The key is surfacing the correct controls for users to say “I like this, here’s why” or “I don’t like this, here’s why not.” It takes time to figure out where to inject tension and where the system should push back. We’re still learning where to inject tension or diversity; user feedback loops will shape that.

What is the line between an AI assistant and an AI companion?

Fundamentally, I’m not sure the question matters from a capabilities perspective, as a user will use a tool how they intend to use it. I see people treat ChatGPT as a best friend and others who treat it like an employee. Capabilities overlap. The distinction is mostly packaging and prioritized use cases. Users decide whether something is a “friend,” “coach,” or “employee.” Our job is to make chosen paths excellent rather than force a role.

For a builder, the question helps you decide which set of use cases to prioritize and make work extremely well. Beyond simple conversation, the capabilities of an assistant and a companion will start to diverge. We’ll likely build the shared capabilities first.

Metrics & Early Stage Product Development

How do you measure success in the early stages?

I think about metrics differently in super early stages. Trial behavior creates curiosity-driven usage that’s hard to interpret from raw metrics. I care about basic quality metrics like onboarding rates and ability to actually try the product. Of course, I care about basic quality metrics like onboarding rates. But expect noisy “tourist traffic” early—separate curiosity from durable value.

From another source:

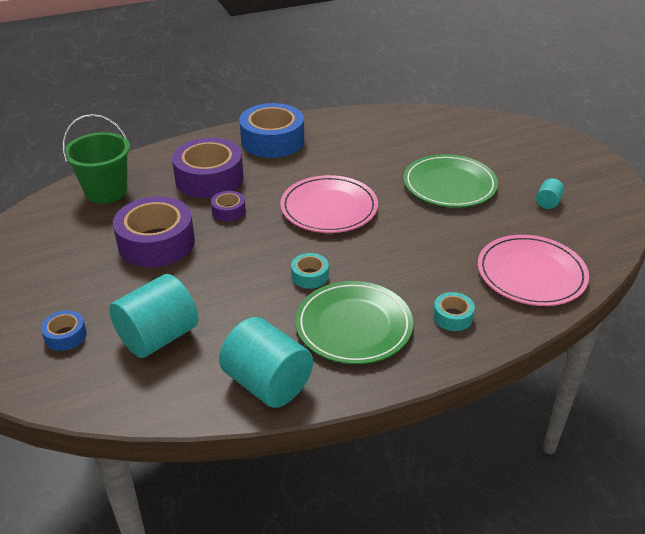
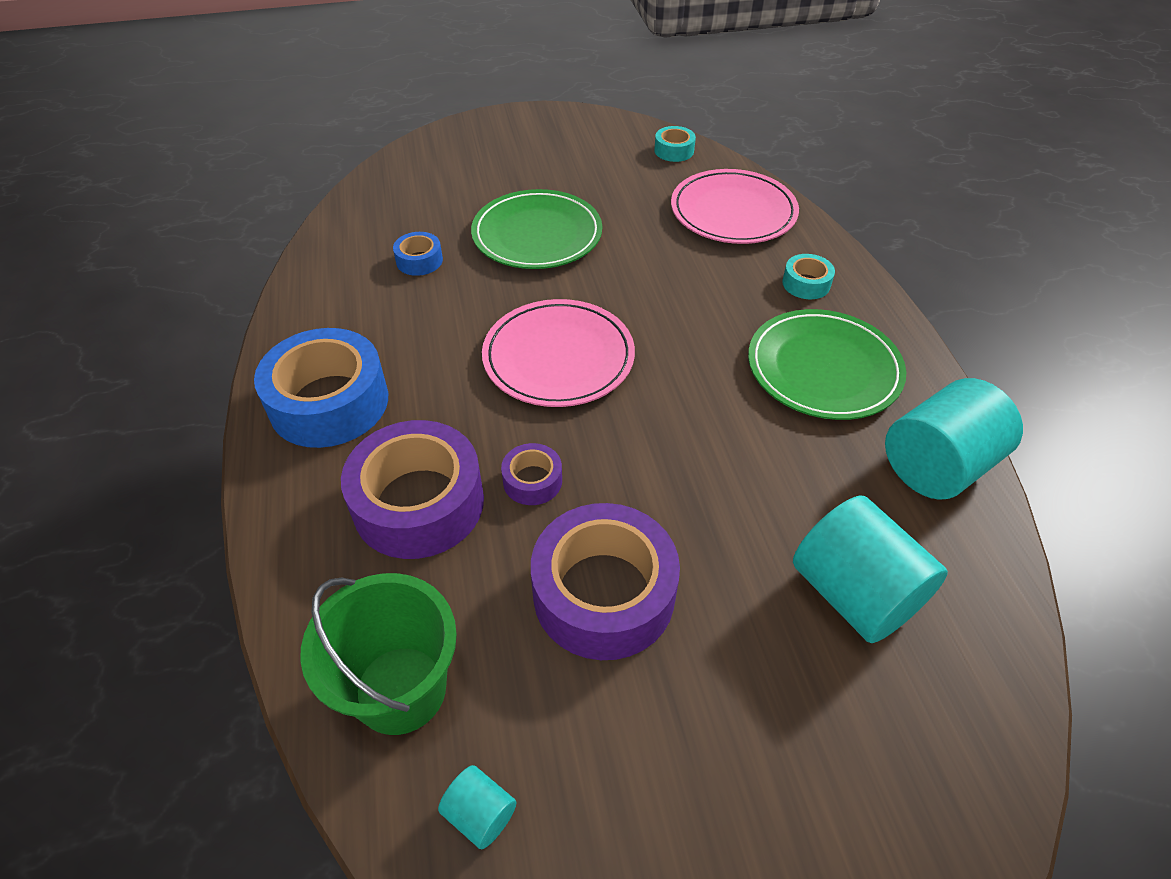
camera: 80 degrees left, 10 degrees up
blue tape [41,310,87,351] -> blue tape moved to [393,232,443,276]
turquoise tape [291,253,329,289] -> turquoise tape moved to [654,126,696,162]
turquoise cylinder [536,178,564,209] -> turquoise cylinder moved to [438,765,516,849]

But for knowing if you’ve crossed the chasm, I look for two types of people: those who really love it and rave about it (even if you can barely understand why), and those who hate it after actually using it. Both had high expectations. Their strong negative reaction often comes from having a high expectation that wasn’t met, which tells you what they really wanted the product to do. These two groups help you triangulate how your product looks to the outside world and whether the market is ready for something this weird.

With NotebookLM, we saw that students “got it” instantly, even before ChatGPT existed, because their need was so great. That’s the first chasm to cross: finding people who understand the product’s potential and feel strongly about it. The goal isn’t to measure if it’s a “hit,” but rather to measure if the market is ready for something like this.

Future of Consumer AI

What’s your prediction about consumer AI that people would find surprising?

More people use AI for companionship than we think, but not in ways we imagine. Almost everyone I talk to about their ChatGPT or Claude usage – the utility is very personal. Personal use cases have more area for discovery than work ones, which are well-known and finite. The work use cases are well-known and somewhat finite, but the personal use cases are where there is a huge area for discovery.

For example, I use ChatGPT as my running coach – it ingests my running data, creates plans, and I use voice mode while running. I don’t know where to slot that – it’s not productivity, but I’m not talking to it like my best friend. It’s a coach. More people are doing these complicated personal things closer to companionship than traditional enterprise use cases. People are becoming more curious, and AI is a natural outlet for that curiosity. These are sticky, high-frequency touchpoints that don’t fit classic productivity buckets.

Do these personal relationships create model stickiness?

Absolutely. I’ve talked to ChatGPT so much that there’s no way for me to port my data – it would be really inconvenient. It becomes data lock-in. UX quality plus accumulated personal history creates data lock-in. If you want to steal somebody’s customer, you have to figure out the data lock-in problem. The personal use cases are stickier than work use cases because people become more curious and have immediate access to knowledge, not just information. If you want to win a user away, you must solve migration—port their context and memories seamlessly.

Was Character.AI ahead of its time?

Yes. Companionship-style interactions are mainstreaming; Character.AI tapped that vein early.